Aluminum ions strong by titrating with EDTA:
Al^3+^ + H_2_Y^2-^ >>> AlY^-^ + 2H^+^
1.00 g pattern requires 20.5 ml EDTA ce titration. the EDTA was standardized by titrating 25.0 mL of a 0.1 M CaCl2 key, requiring 30.0mL EDTA. Calculate the percent Al2O3 in the pattern.
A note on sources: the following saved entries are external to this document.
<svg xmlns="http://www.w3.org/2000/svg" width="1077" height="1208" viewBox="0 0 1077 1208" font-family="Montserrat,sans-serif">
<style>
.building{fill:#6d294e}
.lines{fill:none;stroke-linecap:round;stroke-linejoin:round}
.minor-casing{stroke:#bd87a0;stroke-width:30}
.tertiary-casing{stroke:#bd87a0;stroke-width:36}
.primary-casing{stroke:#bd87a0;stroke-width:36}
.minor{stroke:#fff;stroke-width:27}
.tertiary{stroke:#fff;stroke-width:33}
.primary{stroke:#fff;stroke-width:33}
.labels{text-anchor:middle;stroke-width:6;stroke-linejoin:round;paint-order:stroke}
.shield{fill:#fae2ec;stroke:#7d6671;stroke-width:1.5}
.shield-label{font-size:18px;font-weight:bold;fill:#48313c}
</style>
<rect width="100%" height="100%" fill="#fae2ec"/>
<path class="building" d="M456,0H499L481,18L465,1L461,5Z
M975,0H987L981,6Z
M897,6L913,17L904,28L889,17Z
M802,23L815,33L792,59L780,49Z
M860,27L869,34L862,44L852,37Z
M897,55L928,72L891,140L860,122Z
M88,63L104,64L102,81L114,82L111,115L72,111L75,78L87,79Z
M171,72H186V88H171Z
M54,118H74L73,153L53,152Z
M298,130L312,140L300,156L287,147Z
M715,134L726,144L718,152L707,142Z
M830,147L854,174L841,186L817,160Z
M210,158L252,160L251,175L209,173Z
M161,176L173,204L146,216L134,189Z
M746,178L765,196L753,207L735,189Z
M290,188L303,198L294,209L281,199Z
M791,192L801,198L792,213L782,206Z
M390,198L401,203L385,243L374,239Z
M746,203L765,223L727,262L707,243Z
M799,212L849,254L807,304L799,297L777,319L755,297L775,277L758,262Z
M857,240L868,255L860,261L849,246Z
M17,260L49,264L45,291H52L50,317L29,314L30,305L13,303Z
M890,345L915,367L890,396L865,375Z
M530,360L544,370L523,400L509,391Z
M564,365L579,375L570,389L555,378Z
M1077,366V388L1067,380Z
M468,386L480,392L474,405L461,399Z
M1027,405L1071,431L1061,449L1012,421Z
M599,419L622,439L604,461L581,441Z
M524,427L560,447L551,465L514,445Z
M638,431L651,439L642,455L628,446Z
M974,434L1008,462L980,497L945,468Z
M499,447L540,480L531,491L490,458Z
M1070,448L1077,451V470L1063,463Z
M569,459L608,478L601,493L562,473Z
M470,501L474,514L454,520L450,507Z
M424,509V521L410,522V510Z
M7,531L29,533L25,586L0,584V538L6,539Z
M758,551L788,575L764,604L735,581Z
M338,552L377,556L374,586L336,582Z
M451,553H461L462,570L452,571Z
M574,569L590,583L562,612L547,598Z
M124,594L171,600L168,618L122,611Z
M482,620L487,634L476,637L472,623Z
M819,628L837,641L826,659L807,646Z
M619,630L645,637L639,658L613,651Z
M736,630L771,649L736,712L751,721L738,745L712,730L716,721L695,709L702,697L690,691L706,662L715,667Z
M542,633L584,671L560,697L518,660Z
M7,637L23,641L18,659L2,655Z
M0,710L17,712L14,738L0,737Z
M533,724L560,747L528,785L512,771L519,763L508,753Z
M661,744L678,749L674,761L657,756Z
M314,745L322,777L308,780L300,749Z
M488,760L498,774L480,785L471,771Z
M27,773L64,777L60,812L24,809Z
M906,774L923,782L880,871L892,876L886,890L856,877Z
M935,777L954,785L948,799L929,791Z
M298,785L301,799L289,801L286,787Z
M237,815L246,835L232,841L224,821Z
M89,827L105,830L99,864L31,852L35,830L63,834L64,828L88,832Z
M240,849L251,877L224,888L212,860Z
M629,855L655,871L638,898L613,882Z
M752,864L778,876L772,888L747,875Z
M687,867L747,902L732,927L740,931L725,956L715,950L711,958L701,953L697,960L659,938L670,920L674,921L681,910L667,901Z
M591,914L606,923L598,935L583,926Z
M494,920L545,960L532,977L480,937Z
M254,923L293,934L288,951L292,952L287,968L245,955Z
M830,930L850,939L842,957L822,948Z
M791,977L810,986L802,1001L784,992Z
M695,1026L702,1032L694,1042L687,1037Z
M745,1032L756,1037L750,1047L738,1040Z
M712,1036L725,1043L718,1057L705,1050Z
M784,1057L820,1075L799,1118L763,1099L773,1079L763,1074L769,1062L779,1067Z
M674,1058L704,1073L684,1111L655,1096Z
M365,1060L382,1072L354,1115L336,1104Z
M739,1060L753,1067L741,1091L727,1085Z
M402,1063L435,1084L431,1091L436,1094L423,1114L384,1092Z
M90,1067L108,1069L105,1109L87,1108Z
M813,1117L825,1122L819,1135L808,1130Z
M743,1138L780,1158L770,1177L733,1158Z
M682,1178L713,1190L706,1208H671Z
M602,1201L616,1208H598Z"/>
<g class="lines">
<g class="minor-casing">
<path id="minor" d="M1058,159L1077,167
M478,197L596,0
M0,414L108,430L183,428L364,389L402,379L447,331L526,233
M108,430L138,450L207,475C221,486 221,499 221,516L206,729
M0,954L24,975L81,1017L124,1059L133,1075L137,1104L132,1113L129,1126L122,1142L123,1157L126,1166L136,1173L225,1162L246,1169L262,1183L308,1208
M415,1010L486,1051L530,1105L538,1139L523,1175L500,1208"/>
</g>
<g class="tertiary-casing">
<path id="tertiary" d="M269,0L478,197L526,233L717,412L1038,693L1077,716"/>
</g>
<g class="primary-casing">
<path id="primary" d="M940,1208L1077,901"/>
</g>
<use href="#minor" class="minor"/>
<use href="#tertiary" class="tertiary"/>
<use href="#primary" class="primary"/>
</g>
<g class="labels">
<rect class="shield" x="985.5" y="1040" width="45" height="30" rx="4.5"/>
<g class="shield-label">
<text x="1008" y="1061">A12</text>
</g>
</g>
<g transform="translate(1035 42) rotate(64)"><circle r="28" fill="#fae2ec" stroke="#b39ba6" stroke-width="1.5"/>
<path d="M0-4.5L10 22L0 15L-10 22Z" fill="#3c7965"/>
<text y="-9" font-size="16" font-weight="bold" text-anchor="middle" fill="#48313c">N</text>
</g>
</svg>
I neglect to-boot to distinguish how we can draw the narration betwixt Al and EDTA, AL2O3 and EDTA? And why the three Oxygen molecules are referable confused in the reaction written over?
Thank you in progression.
EDTA reacts with 1:1 pertinency with the Al ion.
Thus the equations are Al+EDTA=Al-EDTA (1:1 RATIO of AL:EDTA)
1M Al2O3 reacts with 2M of EDTA
Thus 1M Al2O3=0.5M EDTA. The Makeweight moles of the allied Al and EDTA at the makeweight is shown over .
EDTA was standarised by using 25.0 mL of 0.1M CaCl2 key.
We to-boot distinguish that V1*S1 (ce EDTA) = V2*S2 (ce Ca)
30.0 mL* S1=25mL* 0.1000 M
S1( power of EDTA) = 0.833 M.
Now, 1M EDTA=2M Al2O3.
1M Al2O3=0.5M EDTA.
Let the ampont of Al give is x mg. and the molecular gravity of Al2O3 is 101.96 gm/mole.
xmg/101.96 mg/mMole (Moles of Al2O3)=0.5*20.5*0.833 (Moles of EDTA)
x= 87.1 mg.
% of AL in AL2O3=(87.1/1000) 8 100
=8.71 % AL content
The oxygen molecules are referable allied to the Al-EDTA makeweight in stipulations of the no. of moles reacting as shown in the reactions over. Thus they custom result the reaction.